第2話 亜紀という女神(ヴィーナス)

 私には高校時代から付き合っている彼女、亜紀がいる。花屋で花に囲まれて育ったせいか、美意識についてはどうしても曲げられない信念みたいなものが私の中にあって、それは、人を見るときにもあてはめていて、目鼻立ちが良いとか、配置がどうとか、それも大切だけれども、それよりも、内面から出てくるちょっとした動作や、しぐさに美しさを感じるか、ということ。

 たとえば、食パンにバターを塗るその一連の指の動きが美しいかどうか、紅茶を飲む時のティーカップの持ち方。何か考え事をしているときの首のかしげかたが百合のように美しいとか、また、言葉使いや会話の中にキラッと光る美しさ、何気ない気の配り方、などなど、私のそういった美意識はここでは語りつくせないのだけれど、そう言うものがない限り私は美を見いだせない。

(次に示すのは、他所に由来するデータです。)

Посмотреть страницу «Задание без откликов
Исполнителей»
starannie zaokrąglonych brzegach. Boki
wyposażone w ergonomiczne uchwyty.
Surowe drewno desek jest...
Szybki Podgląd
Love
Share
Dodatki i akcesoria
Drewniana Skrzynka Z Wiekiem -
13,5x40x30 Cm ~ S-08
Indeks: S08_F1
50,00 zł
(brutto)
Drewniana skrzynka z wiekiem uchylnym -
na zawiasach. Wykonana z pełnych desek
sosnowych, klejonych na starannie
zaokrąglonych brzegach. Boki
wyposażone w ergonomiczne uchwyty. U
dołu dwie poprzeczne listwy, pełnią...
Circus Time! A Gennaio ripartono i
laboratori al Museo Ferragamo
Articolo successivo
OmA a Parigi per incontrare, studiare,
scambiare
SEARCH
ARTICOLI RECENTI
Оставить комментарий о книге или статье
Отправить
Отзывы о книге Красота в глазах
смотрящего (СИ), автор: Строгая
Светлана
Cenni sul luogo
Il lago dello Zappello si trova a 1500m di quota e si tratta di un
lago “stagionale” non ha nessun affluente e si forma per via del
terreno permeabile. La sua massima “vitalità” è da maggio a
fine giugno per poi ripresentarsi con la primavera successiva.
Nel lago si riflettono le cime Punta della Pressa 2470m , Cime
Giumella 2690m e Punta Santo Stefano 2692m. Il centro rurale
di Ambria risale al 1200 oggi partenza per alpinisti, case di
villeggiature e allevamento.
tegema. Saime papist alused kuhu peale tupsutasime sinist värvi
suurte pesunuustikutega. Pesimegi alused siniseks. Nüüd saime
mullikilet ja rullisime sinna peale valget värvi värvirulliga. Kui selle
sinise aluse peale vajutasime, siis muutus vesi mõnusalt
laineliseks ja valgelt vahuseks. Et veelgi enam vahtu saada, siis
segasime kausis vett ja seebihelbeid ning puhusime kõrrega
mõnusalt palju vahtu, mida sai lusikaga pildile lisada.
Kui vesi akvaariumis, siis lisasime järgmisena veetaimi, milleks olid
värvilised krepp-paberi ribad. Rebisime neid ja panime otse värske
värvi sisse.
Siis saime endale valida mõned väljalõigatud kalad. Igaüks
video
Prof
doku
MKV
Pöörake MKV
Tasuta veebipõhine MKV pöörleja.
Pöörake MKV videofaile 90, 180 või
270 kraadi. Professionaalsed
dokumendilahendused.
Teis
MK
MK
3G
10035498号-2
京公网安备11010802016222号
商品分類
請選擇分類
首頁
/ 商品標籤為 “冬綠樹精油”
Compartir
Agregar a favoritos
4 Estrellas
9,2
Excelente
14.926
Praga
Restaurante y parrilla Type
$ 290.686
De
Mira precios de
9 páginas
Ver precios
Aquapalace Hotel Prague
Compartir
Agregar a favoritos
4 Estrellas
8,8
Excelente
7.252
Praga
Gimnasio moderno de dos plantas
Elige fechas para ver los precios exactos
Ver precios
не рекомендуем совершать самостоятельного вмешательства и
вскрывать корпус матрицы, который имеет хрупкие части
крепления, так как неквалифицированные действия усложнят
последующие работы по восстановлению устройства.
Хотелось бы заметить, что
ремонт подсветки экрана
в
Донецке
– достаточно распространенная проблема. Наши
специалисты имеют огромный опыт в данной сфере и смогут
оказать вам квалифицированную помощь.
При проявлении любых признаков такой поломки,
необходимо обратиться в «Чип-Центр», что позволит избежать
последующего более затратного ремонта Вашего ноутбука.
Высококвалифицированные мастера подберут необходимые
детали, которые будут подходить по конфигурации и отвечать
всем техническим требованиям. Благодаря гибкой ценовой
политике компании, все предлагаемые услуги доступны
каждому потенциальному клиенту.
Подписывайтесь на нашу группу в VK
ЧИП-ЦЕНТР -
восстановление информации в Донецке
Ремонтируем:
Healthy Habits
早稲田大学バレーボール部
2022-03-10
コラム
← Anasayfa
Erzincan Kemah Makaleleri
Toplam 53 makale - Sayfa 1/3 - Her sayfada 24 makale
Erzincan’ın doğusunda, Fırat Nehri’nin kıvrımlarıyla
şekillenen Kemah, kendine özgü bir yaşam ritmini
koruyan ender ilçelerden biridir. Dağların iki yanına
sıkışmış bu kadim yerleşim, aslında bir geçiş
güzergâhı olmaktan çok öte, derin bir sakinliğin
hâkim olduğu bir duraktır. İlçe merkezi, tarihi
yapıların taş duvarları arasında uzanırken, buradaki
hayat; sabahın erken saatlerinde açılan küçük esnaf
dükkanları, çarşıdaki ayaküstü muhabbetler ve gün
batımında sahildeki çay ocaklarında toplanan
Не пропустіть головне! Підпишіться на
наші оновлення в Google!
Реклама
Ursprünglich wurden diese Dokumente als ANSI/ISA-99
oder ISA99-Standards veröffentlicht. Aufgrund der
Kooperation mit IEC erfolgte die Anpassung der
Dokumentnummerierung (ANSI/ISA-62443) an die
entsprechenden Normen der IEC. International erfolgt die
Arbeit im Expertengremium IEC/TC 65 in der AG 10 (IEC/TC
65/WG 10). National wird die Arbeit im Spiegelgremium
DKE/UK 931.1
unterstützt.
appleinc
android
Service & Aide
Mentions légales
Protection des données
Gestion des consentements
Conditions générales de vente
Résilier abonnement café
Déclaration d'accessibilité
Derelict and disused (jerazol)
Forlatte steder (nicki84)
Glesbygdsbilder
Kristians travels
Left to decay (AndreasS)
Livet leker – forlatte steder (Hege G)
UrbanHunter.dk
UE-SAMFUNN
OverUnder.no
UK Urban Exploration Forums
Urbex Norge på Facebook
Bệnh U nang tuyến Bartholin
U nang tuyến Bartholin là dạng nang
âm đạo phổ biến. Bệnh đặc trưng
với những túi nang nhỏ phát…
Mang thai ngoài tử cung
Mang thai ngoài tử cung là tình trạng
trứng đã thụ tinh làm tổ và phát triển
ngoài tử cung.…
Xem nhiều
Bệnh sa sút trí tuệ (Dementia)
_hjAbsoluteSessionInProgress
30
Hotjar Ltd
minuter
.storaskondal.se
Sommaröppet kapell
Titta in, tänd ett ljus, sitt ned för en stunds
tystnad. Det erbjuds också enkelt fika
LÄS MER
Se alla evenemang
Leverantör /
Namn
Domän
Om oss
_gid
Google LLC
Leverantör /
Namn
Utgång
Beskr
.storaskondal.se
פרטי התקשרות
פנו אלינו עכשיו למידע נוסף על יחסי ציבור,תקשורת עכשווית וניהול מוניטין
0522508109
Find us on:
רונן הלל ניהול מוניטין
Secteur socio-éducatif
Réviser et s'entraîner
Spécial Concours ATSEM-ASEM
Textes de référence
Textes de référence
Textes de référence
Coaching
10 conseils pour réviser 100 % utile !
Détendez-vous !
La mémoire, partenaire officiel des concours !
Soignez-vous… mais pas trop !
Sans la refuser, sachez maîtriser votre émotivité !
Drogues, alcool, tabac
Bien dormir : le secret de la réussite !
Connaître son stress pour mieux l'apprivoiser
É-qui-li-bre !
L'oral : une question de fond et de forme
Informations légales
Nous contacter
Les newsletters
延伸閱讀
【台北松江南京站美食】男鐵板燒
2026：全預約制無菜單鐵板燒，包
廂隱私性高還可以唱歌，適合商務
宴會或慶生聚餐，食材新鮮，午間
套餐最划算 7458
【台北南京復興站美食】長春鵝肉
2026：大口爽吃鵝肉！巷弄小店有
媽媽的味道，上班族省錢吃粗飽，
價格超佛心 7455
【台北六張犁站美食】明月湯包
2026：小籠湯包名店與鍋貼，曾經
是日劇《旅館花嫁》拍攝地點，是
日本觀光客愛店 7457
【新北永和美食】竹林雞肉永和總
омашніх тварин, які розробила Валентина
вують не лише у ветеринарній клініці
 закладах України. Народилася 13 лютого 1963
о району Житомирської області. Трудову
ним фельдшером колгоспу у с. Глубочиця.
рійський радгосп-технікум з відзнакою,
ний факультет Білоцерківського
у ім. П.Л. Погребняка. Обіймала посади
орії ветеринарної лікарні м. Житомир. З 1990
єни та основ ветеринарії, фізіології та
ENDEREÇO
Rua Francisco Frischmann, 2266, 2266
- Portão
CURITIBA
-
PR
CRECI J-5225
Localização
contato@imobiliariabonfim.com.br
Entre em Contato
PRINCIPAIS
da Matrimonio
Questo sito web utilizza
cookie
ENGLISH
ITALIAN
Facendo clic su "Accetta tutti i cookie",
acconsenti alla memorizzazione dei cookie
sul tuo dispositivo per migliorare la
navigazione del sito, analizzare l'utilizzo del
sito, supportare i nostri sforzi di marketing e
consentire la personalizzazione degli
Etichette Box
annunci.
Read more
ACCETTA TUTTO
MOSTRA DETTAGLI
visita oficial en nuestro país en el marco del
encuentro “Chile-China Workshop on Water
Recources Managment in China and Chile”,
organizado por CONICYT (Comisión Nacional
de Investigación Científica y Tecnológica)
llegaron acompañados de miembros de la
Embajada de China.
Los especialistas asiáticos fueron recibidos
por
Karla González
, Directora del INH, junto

 亜紀にはそれがあったし高校一番の美人だった。亜紀と私は美的感覚が近い。なので話が合い必然的にひかれあった。私たちは高校時代、自分で言うのもおかしいけれど美男美女カップルと噂されていた。


 亜紀はこの四月から町からかなり離れた都会の大学に進学したので、私たちはきちんと別れ話などしていないけれども、このまま二人の関係がフェイドアウトしてもしかたがないかな。と私はある程度覚悟は決めていた。亜紀は美人だし性格も良い。世の中の男どもが彼女を放っておかないだろう。いつか「好きな人ができたの」と言われる時が来るのを予想していた。が、私の予想は外れた。亜紀は、大学が休みになるとこの町に帰省し、その際にはいつも手土産を持って私の花屋に来てくれて、たまに店を手伝ってくれる。母がバイト代を払おうとするのだけれども、亜紀は断固として受け取らなかった。

「代わりにお花を一輪下さい」

と言った。私はそんな亜紀が好きだった。ただ"好き"とういのではなく、リスペクトに近いものだった。

「亜紀ちゃん、本当にいい子だわね。よく気がついて品がよくて控えめで、べっぴんさんで。今どきあんな子いないわよ。弘二、しっかりね」

 と母は毎回私に言った。


 父が倒れる前まで、亜紀と私は同じ大学に進学することになっていたので、亜紀は私が大学進学を断念したことを少し残念に思ったようだけれど、

「私、一緒に大学生活を過ごせないのは残念だけど、事情が事情だけにコウちゃんの決心は偉いと思う。美しい物が好きなコウちゃんだから私はコウちゃんはいずれお花屋さんをすると思ってたから、それが少しはやく来ただけだと思ってる。私にできることがあれば何でも言ってね。力になるから。お父様、はやくよくなりますように」

 と応援してくれた。

 私がフラワーアレンジメントのコースを受講することになったのも亜紀の助言があったからだ。沖田フラワーアレンジメント教室も数ある中から亜紀が探して選んでくれた。

 私は、その教室がどのようなものであるか、神秘の森の湖縁に咲く植物のような美しい人が講師だということや、習ったフラワーアレンジメントのこと、クラスの人たちのことなど、亜紀がこの町に帰ってくるたびにこの町で起こった出来事を話した。


 亜紀は私の女神だった。キラキラしたすべてを包み込むやさしい微笑。太陽や月のように存在を誇示せずそれでいて、他の星よりは格段に明るく眩しいくらいに美しく神秘的に輝く星、明星。ヴィーナスだった。